Please give back each entry below unaltered, leaving the pictures out.

..............................

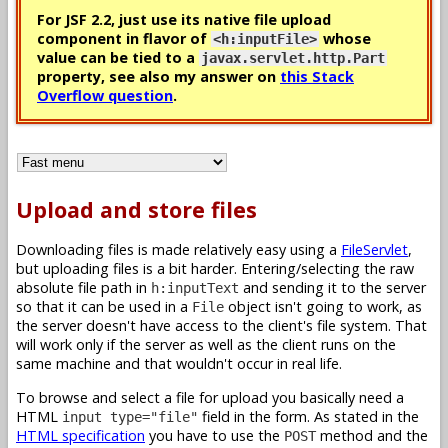
For JSF 2.2, just use its native file upload
component in flavor of
whose
<h:inputFile>
value can be tied to a
javax.servlet.http.Part
property, see also my answer on
this Stack
Overflow question
.
Upload and store files
Downloading files is made relatively easy using a
FileServlet
,
but uploading files is a bit harder. Entering/selecting the raw
absolute file path in
and sending it to the server
h:inputText
so that it can be used in a
object isn't going to work, as
File
the server doesn't have access to the client's file system. That
will work only if the server as well as the client runs on the
same machine and that wouldn't occur in real life.
To browse and select a file for upload you basically need a
HTML
field in the form. As stated in the
input type="file"
HTML specification
you have to use the
method and the
POST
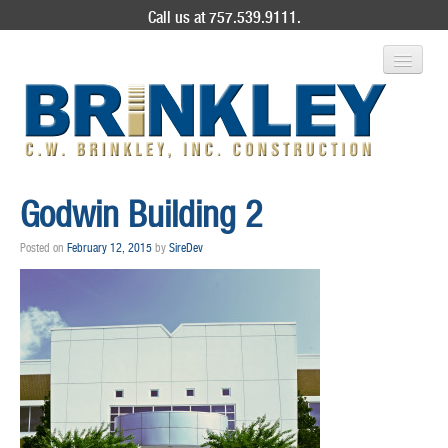
Call us at 757.539.9111.
ABOUT US
Godwin Building 2
SERVICES
Posted on
February 12, 2015
by
SireDev
PROJECT GALLERY
CONTACT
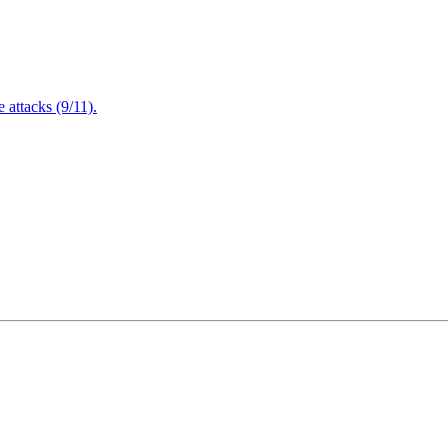
attacks (9/11).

..............................

§ **Problem solution**
For JSF 2.2, just use its native file upload
component in flavor of
whose
<h:inputFile>
value can be tied to a
javax.servlet.http.Part
property, see also my answer on
this Stack
Overflow question
.
Upload and store files
Downloading files is made relatively easy using a
FileServlet
,
but uploading files is a bit harder. Entering/selecting the raw
absolute file path in
and sending it to the server
h:inputText
so that it can be used in a
object isn't going to work, as
File
the server doesn't have access to the client's file system. That
will work only if the server as well as the client runs on the
same machine and that wouldn't occur in real life.
To browse and select a file for upload you basically need a
HTML
field in the form. As stated in the
input type="file"
HTML specification
you have to use the
method and the
POST
Call us at 757.539.9111.
ABOUT US
Godwin Building 2
SERVICES
Posted on
February 12, 2015
by
SireDev
PROJECT GALLERY
CONTACT
attacks (9/11).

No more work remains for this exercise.